Like many Midwesterners, my family has a long tradition of vacationing “up north.” Though my drive from St. Louis might be slightly longer than most, spending the summer months on the lakes of Northern Michigan remains one of my favorite memories growing up.

A summer wouldn’t be complete until we finished our annual hike over Sleeping Bear Dunes to swim in Lake Michigan. Sleeping Bear Dunes National Lakeshore is one of the most popular tourist attractions in the area. Featuring 65 miles of Lake Michigan shoreline, the park was named the Most Beautiful Place in America by ABC’s Good Morning America in 2011. The lakeshore, located near Empire and Glen Arbor, Mich. is open year round and features camping, swimming, hiking, cycling and cross-country skiing.
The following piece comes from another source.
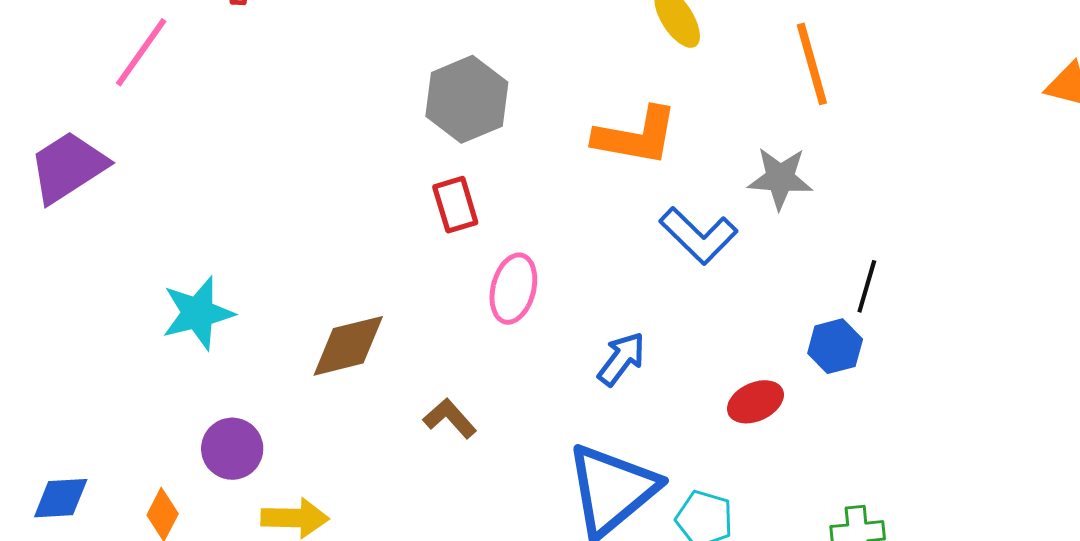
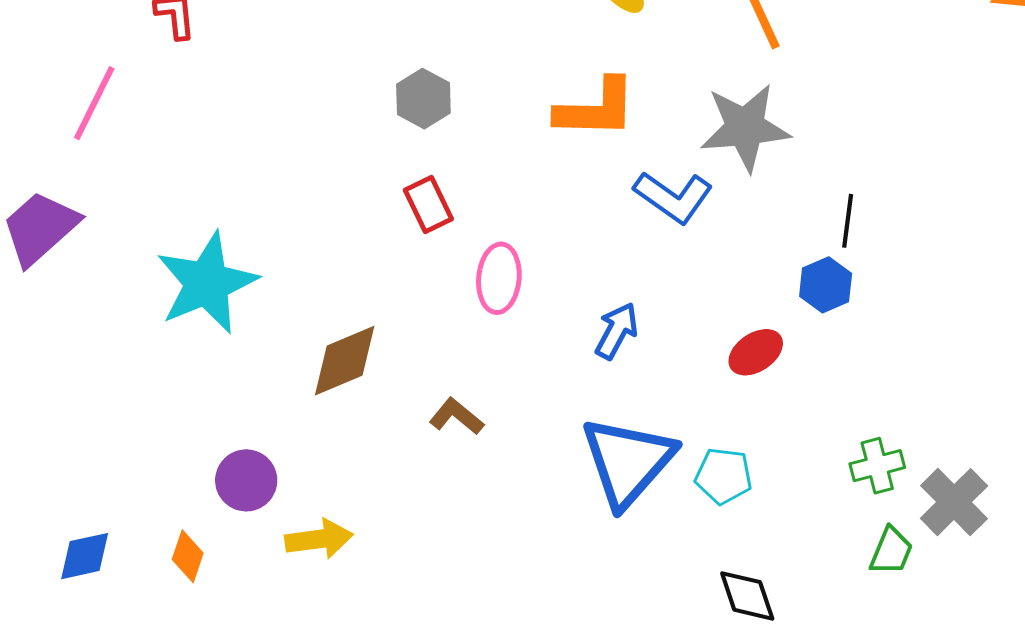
gray hexagon: (467, 99) -> (423, 99), size x0.7
gray star: (780, 178) -> (745, 128), size x1.4
cyan star: (198, 313) -> (207, 283), moved, size x1.4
On Monday, the state’s Transportation Department received a $100,000 grant from the federal government to continue the expansion of the Sleeping Bear Heritage Trail, a 27-mile, non-motorized trail through the lakeshore. This follows a $1.62 million grant the project was awarded in August of last year. The grant will go toward the $10 million total price tag for the trail, with approximately $5 million coming from local fundraising and $5 million from federal grants. The first four-mile section of the trail opened in June, and construction on the next four miles is scheduled to start this year.

Over the last several years, these federal funds have become increasingly scarce. Near the end of his second term, President George W. Bush imposed a plan to drastically increase national park funding and attack the massive amounts of backlog that had piled up. That plan was frozen shortly into Obama’s presidency in the face of the economic crisis. In a Washington Post article from August 2012, Thomas Kiernan, president of the National Parks Conservation Association claimed, “It’s clear that inadequate federal funding is the number one threat to the future of the national parks … we’re at a crossroads of historic importance here.”
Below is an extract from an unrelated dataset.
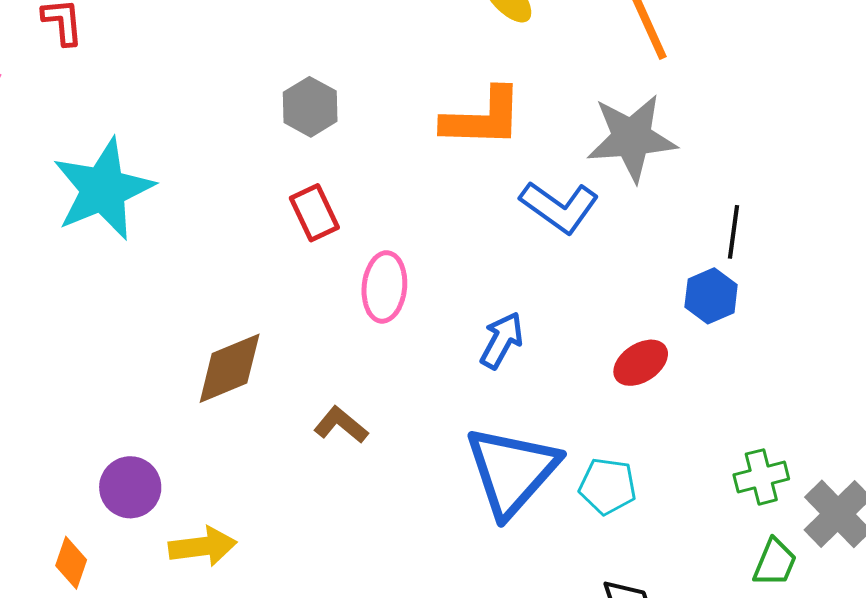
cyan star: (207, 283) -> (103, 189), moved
The Obama administration’s 2013 budget includes an overall increase in funds for national parks, but still requires that 218 full-time employees be cut. Advocates claim that this budget continues the “bare minimum” approach that has resulted in $11 billion of backlog funding required for park improvements. During this same period, park attendance has continued to increase at a steady rate, earning $12 billion in 2010. Experts are predicting a significant jump in park attendance as they approach the 100-year anniversary of the National Park Service in 2016.

When the federal funds fall short, alleviation for the parks woes often fall back on ‘Friends of … ’ organizations. With assistance from the Sleeping Bear Heritage Trail organization, the Friends of Sleeping Bear Dunes group has held numerous fundraisers to support the project. Though other national parks have similar groups as the dunes, many are not able to cover the lack of funds from the federal government. Organized under the National Park Foundation, these groups raise $150 million annually from private and corporate donations. Impressive, but that’s still only a small part of the system’s $2.6-billion budget.
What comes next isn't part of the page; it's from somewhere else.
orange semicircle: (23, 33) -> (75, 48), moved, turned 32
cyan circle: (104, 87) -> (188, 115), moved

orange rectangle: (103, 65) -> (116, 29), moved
While alternative energy and increasing miles-per-gallon ratings are grabbing environmental headlines, our parks continue to deteriorate because of insufficient funds. More proactive groups, such as the dunes organizations, are able to continue to improve their facilities, but many others are facing significant neglect. The federal government has an obligation to maintain these parks, and make them accessible to the public. The Heritage Trail project is just one small example of how a reasonable amount of federal funds coupled with private and corporate donations can go a long way.

The United States’ National Park program has a long history of providing citizens with an opportunity to explore and experience nature. It is through this program that we can effectively teach the next generation about the importance of conservation and protecting our environment. The federal government, with the help of the private sector, needs to recommit itself to maintaining our national parks. With added support, we can return these parks to their natural greatness, making them true monuments to America’s beauty and the generosity of her citizens.